Sorununun çözümüne katkıda bulunacağı inancıyla Odamızca düzenlenen "GAP ve Sanayi" kongrelerimizden süzülen görüşleri bir kez daha kamuoyunun bilgisine sunuyoruz.
· "Emperyalist senaryolara karşı ülkemizi güçsüz kılan Kürt sorunu kapsamlı bir demokratikleşme çerçevesinde çözülmeli, Anayasa bugün AKP`nin yaptığı gibi değil, emek ve tüm temel demokratik haklar bağlamında değiştirilmeli, toplumdaki eğilimlerin siyaset ve parlamentoda temsili önündeki bütün engeller kaldırılmalıdır.
· Bölgenin ekonomik, sosyal gelişimi ve kalkınmasını sağlayıcı politikalar ivedilikle merkezi, bölgesel ve sektörel planlamaya dayandırılmalı; devlet ve sanayi kesimi bölgeye yatırım yapmama tutumunu gözden geçirmeli; kamu etkin bir şekilde devreye girmeli, kamu harcamaları ciddi bir şekilde artırılmalıdır. Kamu iktisadi işletmeciliği yaşama geçirilmeli, merkezi bir planlama dahilinde kamu eliyle sanayileşme süreci başlatılmalıdır.
· Kalkınma projelerinde rol oynayacak emek ve zengin yeraltı kaynaklarının işlenmeden bölge dışına satılması yanlışına düşülmemeli, bölge emperyalistlerin iştahını kabartacağı bir pazar alanı olmaktan çıkarılmalıdır.
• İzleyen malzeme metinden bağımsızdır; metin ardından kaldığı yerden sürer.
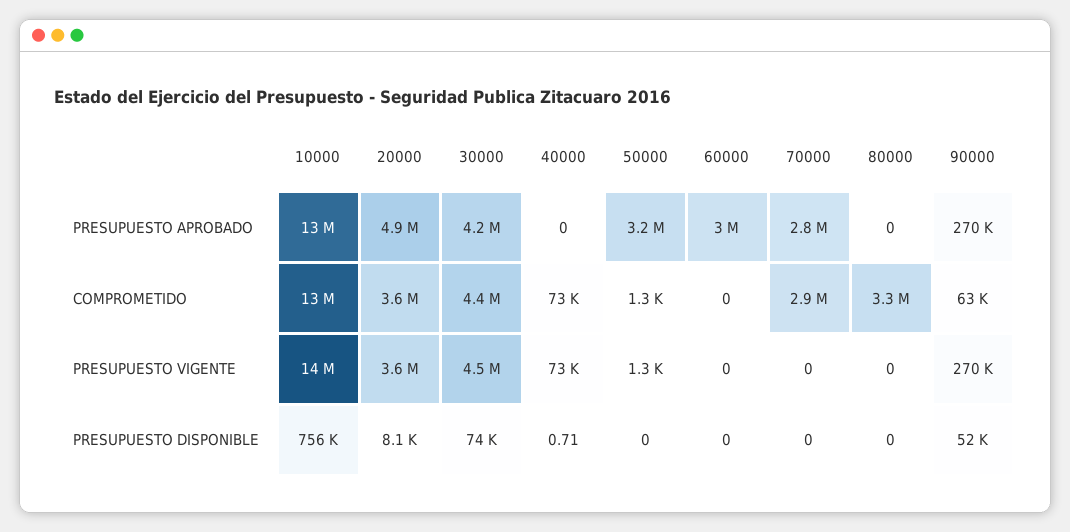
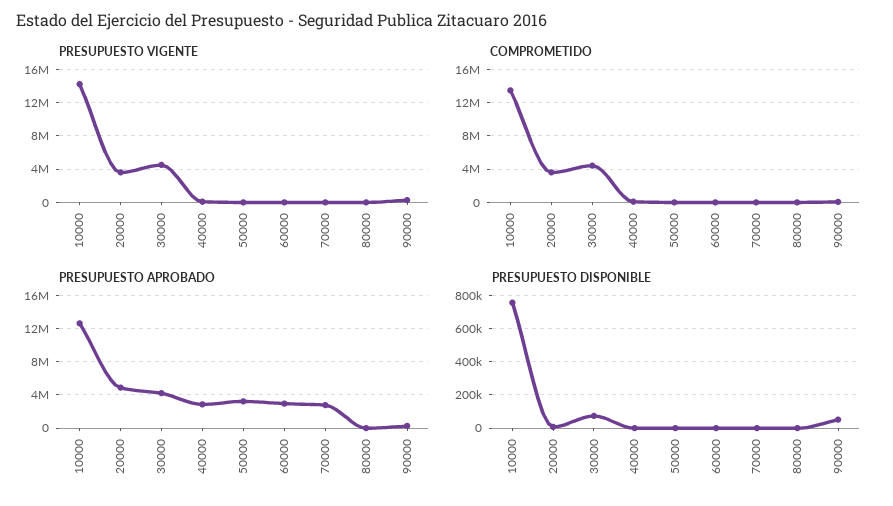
  {
    "PRESUPUESTO APROBADO": {
      "10000": 13000000,
      "20000": 4900000,
      "30000": 4200000,
-     "40000": 0,
+     "40000": 3000000,
      "50000": 3200000,
      "60000": 3000000,
      "70000": 2800000,
      "80000": 0,
      "90000": 270000
    },
    "COMPROMETIDO": {
      "10000": 13000000,
      "20000": 3600000,
      "30000": 4400000,
      "40000": 73000,
      "50000": 1300,
      "60000": 0,
-     "70000": 2900000,
+     "70000": 0,
-     "80000": 3300000,
+     "80000": 0,
      "90000": 63000
    },
    "PRESUPUESTO VIGENTE": {
      "10000": 14000000,
      "20000": 3600000,
      "30000": 4500000,
      "40000": 73000,
      "50000": 1300,
      "60000": 0,
      "70000": 0,
      "80000": 0,
      "90000": 270000
    },
    "PRESUPUESTO DISPONIBLE": {
      "10000": 756000,
      "20000": 8100,
      "30000": 74000,
      "40000": 0.71,
      "50000": 0,
      "60000": 0,
      "70000": 0,
      "80000": 0,
      "90000": 52000
    }
  }

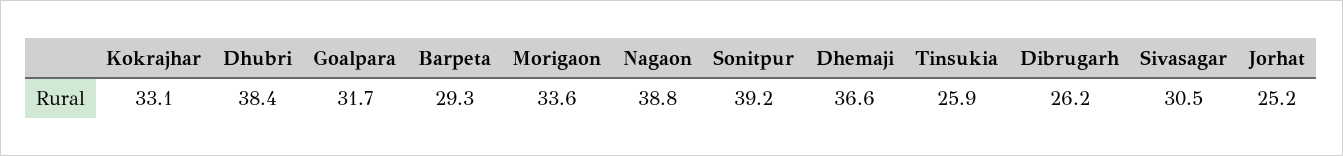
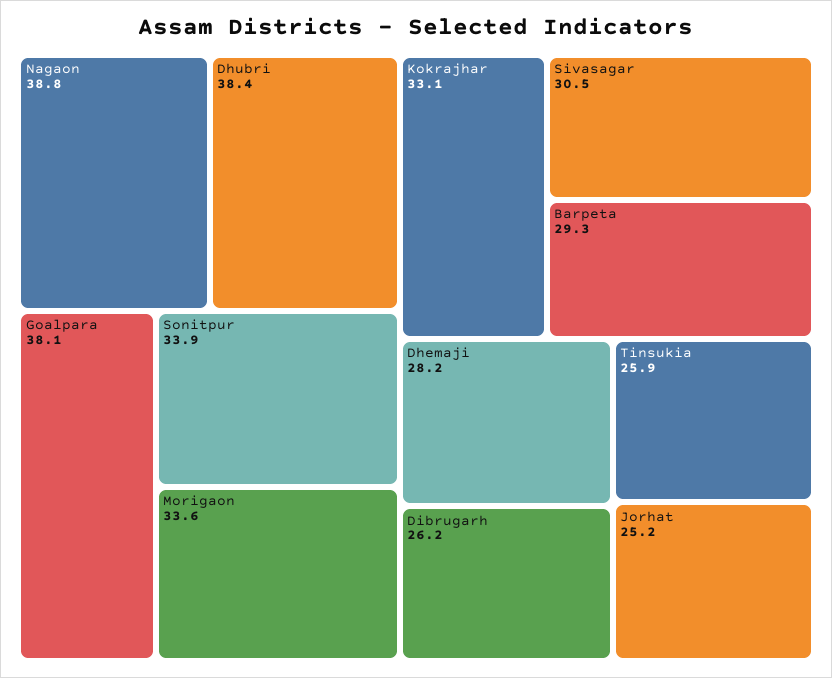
  {
    "Kokrajhar": 33.1,
    "Dhubri": 38.4,
-   "Goalpara": 31.7,
+   "Goalpara": 38.1,
    "Barpeta": 29.3,
    "Morigaon": 33.6,
    "Nagaon": 38.8,
-   "Sonitpur": 39.2,
+   "Sonitpur": 33.9,
-   "Dhemaji": 36.6,
+   "Dhemaji": 28.2,
    "Tinsukia": 25.9,
    "Dibrugarh": 26.2,
    "Sivasagar": 30.5,
    "Jorhat": 25.2
  }

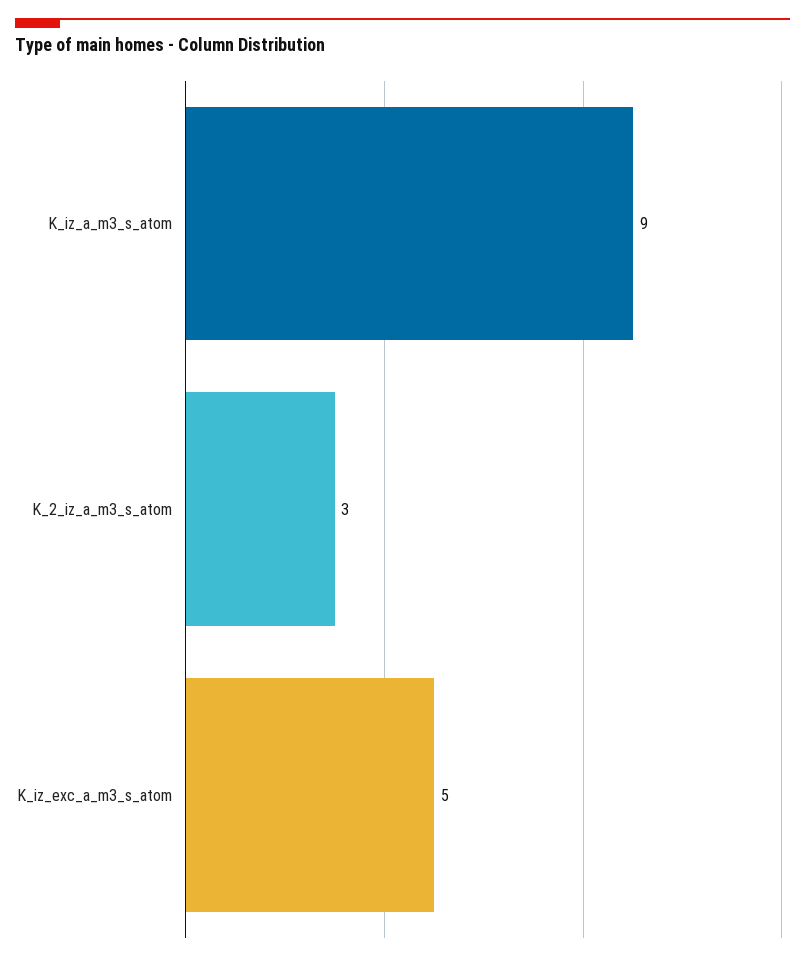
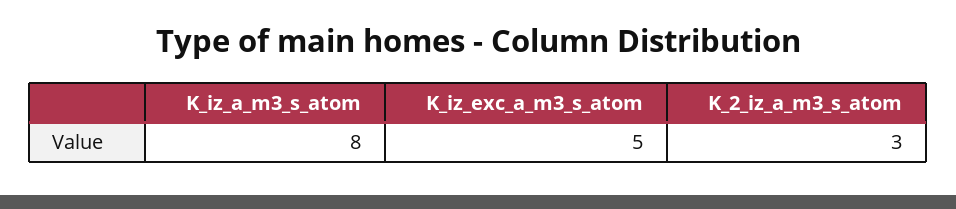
  {
-   "K_iz_a_m3_s_atom": 9,
+   "K_iz_a_m3_s_atom": 8,
    "K_2_iz_a_m3_s_atom": 3,
    "K_iz_exc_a_m3_s_atom": 5
  }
· Tarımda ve köylülükte düzen değiştirilmeli, toplumsal kalkınma ve adil bölüşüm için toprak mülkiyeti yeniden düzenlenmeli, küçük üreticiye destek sağlanmalı, toprak ve tarım reformu yapılmalıdır. Tarımsal sulama için gerekli planlama ve kaynak transferi yapılmalıdır.
· Tarımdaki mevcut dönüşüm sonucu oluşan işsizliğin önlenmesi için ek önlemler alınmalı, işsizliğin yaygın olduğu bölgede istihdama yönelik özel kamu yatırımları yapılmalıdır.
· Zorunlu göçlere maruz kalan köylülerin ön koşulsuz olarak köylerine geri dönüşleri ve üretim sürecine dâhil olmaları sağlanmalı, boşaltılmış köyler ve sınır boyunca mayınlanmış bölgeler temizlenerek organik tarıma açılmalı, çayır-mera alanları oluşturulmalı, hayvancılık teşvik edilmelidir.
· GAP Projesinin ürettiği katma değer, projenin bitirilmesi için kullanılmalıdır.
· Bölgede yaşayan yurttaşların eğitim hizmetlerinden eşit bir şekilde yararlanması sağlanmalı, okur-yazar oranı yükseltilmeli, cinsiyet ayrımcılığının üzerine gidilmelidir.
· Toplumsal refah ve huzurun sağlanması ve sosyal yaşamın barışçıl demokratik bir ortamda tesisi ve ülke demokrasisinin istikrarlı bir zemine oturması için yapısal reformlar gerçekleştirilmeli; silahlar susmalı, koruculuk kaldırılmalı, yaşanan terör ve şiddet politikalarının ortaya çıkardığı tüm olumsuz koşullar ortadan kaldırılmalı, insan hakları ihlalleri durdurulmalı, faili meçhul cinayetler aydınlatılmalıdır."
TMMOB Makina Mühendisleri Odası, toplumsal sorumlulukları doğrultusunda sanayileşmiş, kalkınmış, demokratikleşmiş bir Türkiye için, karanlığa, ayrımcılığa, savaşa, emperyalist çıkarlara karşı ülkemizde, bölgede ve dünyada barışı savunmaya devam edecektir.
Eşitliğin, özgürlüğün, demokrasinin egemen kılındığı bir toplumsal ortam ve başka bir Türkiye mümkündür. Savaşsız, işgalsiz, sömürüsüz başka bir dünyayı mümkün kılmak ellerimizdedir!
1 Eylül Dünya Barış Günü`nü bu bilinçle kutluyor, meslektaşlarımızı ve kamuoyunu bu özlemlere duyarlı olmaya çağırıyoruz.